Algunas cuestiones de actualidad
En la actualidad, cuando se habla mucho más de las redes sociales que de los aparatos, estas reflexiones pueden parecer anacrónicas. En un mundo donde el capitalismo apela al consumidor individual, ofreciéndole todo tipo de aplicaciones y pantallas, ¿qué sentido puede tener la problemática de la política de masas tal como la pensaron Gramsci y los marxistas de entreguerras? ¿No pasaron ya más de cien años de la Revolución rusa y la fundación de la Internacional Comunista y muchas otras efemérides que parecerían dejar definitivamente en el pasado las preocupaciones del marxismo del siglo XX? Pero, por un lado, la apelación al individuo consumidor no deja de ser una política de masas y, por otro, bajo la supuesta primacía indiscutida de lo digital, sigue existiendo lo “analógico”. Es decir, los avances del capitalismo bajo la ofensiva neoliberal para desarticular las organizaciones del movimiento obrero fueron exitosos en cierta medida pero no liquidaron los “núcleos duros” de “política totalitaria” que se constituyeron en el mundo de entreguerras y en la segunda posguerra también. Las organizaciones de masas y su imbricación con el Estado siguen existiendo, bajo diversas formas, aunque la heterogeneidad de la clase trabajadora es mucho mayor que en el pasado.
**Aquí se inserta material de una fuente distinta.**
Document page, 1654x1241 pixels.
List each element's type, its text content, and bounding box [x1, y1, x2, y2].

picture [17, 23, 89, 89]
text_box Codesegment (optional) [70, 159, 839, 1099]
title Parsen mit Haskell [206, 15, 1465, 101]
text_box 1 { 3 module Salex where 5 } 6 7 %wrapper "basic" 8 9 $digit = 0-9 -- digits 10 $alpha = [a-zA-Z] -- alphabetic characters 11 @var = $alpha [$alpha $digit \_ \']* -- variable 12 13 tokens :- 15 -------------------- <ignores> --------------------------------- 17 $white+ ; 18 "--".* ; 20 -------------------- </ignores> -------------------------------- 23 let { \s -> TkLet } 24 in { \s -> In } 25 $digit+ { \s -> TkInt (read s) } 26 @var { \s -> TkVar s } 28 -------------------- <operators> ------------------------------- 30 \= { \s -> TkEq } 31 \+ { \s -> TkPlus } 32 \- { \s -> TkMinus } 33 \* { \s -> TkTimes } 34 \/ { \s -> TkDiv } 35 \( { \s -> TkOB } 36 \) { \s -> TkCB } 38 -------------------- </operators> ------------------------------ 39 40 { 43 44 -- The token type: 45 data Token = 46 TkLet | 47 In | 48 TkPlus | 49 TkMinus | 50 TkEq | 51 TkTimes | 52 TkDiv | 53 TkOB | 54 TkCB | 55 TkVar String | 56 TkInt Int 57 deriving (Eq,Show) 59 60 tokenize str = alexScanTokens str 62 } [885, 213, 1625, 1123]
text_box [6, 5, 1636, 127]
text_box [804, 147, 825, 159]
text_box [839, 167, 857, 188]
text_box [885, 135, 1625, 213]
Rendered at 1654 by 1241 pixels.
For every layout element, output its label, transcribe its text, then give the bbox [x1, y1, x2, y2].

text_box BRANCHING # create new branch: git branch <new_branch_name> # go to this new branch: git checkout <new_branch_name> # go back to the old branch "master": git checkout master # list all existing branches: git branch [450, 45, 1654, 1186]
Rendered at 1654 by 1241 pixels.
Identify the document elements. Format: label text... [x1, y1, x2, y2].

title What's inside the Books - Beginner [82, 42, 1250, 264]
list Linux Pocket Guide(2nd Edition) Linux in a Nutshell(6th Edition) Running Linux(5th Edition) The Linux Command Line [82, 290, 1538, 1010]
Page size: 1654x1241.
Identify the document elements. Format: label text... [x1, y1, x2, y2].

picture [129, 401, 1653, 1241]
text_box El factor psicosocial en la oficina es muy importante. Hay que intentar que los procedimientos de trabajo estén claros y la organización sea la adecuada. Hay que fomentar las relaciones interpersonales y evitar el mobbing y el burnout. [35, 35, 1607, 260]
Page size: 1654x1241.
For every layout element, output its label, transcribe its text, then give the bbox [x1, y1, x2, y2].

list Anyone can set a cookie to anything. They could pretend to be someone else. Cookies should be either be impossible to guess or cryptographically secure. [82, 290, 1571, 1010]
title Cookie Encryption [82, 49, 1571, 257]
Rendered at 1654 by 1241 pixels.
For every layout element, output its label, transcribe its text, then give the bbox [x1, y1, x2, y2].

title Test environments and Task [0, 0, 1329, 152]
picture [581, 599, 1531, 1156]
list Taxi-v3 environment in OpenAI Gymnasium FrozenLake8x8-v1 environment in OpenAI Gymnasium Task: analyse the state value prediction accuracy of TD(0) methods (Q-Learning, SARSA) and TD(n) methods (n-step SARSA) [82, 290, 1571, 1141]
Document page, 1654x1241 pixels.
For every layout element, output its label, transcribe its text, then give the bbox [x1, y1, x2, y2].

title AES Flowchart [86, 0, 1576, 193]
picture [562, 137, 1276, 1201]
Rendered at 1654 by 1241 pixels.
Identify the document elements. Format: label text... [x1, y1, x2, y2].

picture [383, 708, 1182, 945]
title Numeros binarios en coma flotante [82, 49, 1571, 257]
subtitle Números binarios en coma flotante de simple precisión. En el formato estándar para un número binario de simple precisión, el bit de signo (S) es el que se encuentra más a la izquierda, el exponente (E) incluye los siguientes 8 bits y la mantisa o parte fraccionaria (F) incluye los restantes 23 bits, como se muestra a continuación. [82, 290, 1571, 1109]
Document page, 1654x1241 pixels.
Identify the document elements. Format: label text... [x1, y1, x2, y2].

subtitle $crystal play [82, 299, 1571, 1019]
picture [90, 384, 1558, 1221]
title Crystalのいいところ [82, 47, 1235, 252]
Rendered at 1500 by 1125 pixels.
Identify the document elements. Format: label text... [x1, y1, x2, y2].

Esa heterogeneidad pone a la orden del día la importancia de las formas de auto-organización para agrupar a los distintos sectores de la clase trabajadora no encuadrados en organizaciones de masas, tanto como la lucha por la recuperación de esas organizaciones contra la burocracia y su independencia respecto del Estado. Por supuesto esto no es un fin en sí mismo, sino que forma parte de una política tendiente a conquistar hegemonía de la clase trabajadora respecto del pueblo, superando las diversas formas de “corporativismo” impuestas por el Estado y la construcción de un partido revolucionario que pueda articular los “sistemas de engranajes” necesarios para enfrentar las diversas variantes con que la clase dominante busca recomponer su poder de cara a una crisis histórica. Varios de estos problemas pueden pensarse en diálogo y discusión con el libro de Francesca Antonini, que constituye un gran aporte a su tema específico así como un impulso para repensar el problema del marxismo y la política de masas en la actualidad.